Consultorio Ético de la Fundación Gabo
20 de Septiembre de 2016

Consultorio Ético de la Fundación Gabo

¿Afecta la televisión el desarrollo de los niños? Es ético lo que obedece a la naturaleza del ser humano, de las instituciones, de las cosas. Deja de serlo cuando contradice esa naturaleza porque impide su desarrollo y su progreso. La televisión como medio de comunicación obedece a su naturaleza en cuanto comunica lo mejor de los seres humanos y estimula su desarrollo. Esta es una posibilidad que, realizada, convierte a la televisión en un instrumento de humanización y de progreso personal y social. En la historia de la televisión se recuerdan programas y personajes que, al pasar por las pantallas contribuyeron a hacer de los televidentes mejores seres humanos. Es, pues, una posibilidad real. También lo es la posibilidad de que la televisión contribuya a la degradación de las personas, que es lo que ocurre cuando se convierte en el registro diario de todo lo sórdido y perverso que puede haber en los seres humanos. Al hacerlo, puede legitimar lo ilegitimable porque lleva a la conciencia colectiva la idea de que así somos y no podemos ser de otra manera, o de que todos actúan así y, por tanto, es uso aceptado. Además de esa influencia dañina de la televisión está su omnipresencia como entretenimiento de los niños a los que acostumbra al no esfuerzo, al no uso de sus facultades, al ejercicio de ver y oir sin pensar. Daño no atribuible a la televisión misma, sino a sus usuarios que hacen mal uso de ella. Obviamente esta no es la naturaleza de la televisión y por tanto son prácticas alejadas de su uso ético.

- [Datos de origen]:
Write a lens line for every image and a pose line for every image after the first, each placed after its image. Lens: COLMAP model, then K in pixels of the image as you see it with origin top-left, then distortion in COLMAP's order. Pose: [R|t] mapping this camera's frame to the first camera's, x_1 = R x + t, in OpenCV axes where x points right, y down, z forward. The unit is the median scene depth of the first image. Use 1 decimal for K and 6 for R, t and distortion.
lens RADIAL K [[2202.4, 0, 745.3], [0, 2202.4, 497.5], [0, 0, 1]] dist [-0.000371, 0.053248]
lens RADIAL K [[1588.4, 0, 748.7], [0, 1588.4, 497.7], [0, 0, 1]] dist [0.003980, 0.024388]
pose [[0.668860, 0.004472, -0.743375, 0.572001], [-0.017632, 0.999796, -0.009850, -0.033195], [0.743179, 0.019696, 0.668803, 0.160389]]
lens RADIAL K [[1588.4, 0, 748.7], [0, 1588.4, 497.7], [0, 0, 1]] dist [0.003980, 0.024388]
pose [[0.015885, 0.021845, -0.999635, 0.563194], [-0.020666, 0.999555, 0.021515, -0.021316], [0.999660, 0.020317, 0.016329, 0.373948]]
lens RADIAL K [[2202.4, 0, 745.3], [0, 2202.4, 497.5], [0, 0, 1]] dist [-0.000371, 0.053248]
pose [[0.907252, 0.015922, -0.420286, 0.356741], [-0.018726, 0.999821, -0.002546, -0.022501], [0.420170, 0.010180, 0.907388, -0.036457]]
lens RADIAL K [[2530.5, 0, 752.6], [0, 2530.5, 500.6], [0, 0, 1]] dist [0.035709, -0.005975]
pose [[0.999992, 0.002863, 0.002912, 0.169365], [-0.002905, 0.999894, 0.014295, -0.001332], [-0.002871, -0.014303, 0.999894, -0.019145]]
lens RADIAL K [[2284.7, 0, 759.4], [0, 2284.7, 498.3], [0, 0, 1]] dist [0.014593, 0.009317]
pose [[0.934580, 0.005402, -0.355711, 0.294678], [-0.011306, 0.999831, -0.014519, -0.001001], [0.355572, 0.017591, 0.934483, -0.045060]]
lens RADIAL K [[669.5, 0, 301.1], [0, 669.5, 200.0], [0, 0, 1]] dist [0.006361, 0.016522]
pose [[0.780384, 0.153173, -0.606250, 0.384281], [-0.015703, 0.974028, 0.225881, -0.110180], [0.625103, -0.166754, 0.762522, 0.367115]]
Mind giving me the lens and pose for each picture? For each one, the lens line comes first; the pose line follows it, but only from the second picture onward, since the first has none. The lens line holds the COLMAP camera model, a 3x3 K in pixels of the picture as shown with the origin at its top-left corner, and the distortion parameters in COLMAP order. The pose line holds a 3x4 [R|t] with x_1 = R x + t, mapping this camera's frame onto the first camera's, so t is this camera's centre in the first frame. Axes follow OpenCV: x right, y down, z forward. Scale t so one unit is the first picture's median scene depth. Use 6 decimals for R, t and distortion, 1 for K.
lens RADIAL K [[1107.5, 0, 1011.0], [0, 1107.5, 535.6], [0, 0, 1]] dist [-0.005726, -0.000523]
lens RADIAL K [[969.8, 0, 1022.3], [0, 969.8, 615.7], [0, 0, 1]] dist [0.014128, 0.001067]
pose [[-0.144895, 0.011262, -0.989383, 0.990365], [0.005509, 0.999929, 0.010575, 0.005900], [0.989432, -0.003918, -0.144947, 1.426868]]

- [Tarea 1]: Enumera todo aquello a lo que, según el fragmento sobre la televisión y los niños, la omnipresencia de la televisión acostumbra a los niños.
- [Tarea 2]: Prosigue el fragmento sobre la televisión y el desarrollo de los niños a partir de su última oración.

- [Respuesta 1]:
- Al no esfuerzo.
- Al no uso de sus facultades.
- Al ejercicio de ver y oír sin pensar.

- [Respuesta 2]:
Documentación.
Buena parte de la investigación sobre la influencia de la televisión en los niños, encubre una doble paradoja. De un lado, los investigadores se dicen preocupados por los niños, pero en la mayoría de lo que se publica a ese respecto, lo que ocupa el centro no es el mundo infantil, sino el dañino mundo de la televisión; obsesionados con su poder maléfico, los investigadores acaban olvidándose de los niños, o lo que es lo mismo, reduciéndolos a su condición de espectadores de televisión. De otro, muchos de los estudios sobre recepción de televisión han estado, y están aún, dirigidos a corregir el ver de los telespectadores partiendo de las concepciones y prejuicios de quien no ocultan su receloso desprecio hacia ese medio, es decir de quienes no entran a la televisión sino para estudiarla y así educar el ver y el gusto de los que gozan viéndola. Contra esa doble trampa proponemos una investigación en la que caracterizar a los niños como audiencias significa asumirlos a la vez como consumidores y como ciudadanos, como sujetos que dedican muchas horas a ver programas de televisión y como actores sociales que elaboran, con ello a representaciones de sí mismos y sobre los demás. De ahí el objetivo explícito y crucial de este estudio sea la exploración de los imaginarios que sobre la familia, el barrio, la ciudad, el país y el mundo se hacen los niños, y del complejo y ambiguo rol que la televisión juega ahí, en el hacerse y deshacerse de las imágenes desde y con las que nuestros niños sueñan el país, sufren y aman la familia, disfrutan y recrean el barrio, temen y habitan la ciudad. Jesús Martín Barbero en Oficio de Cartógrafo, Fondo de Cultura Económica, México, 2002 pp 405, 406.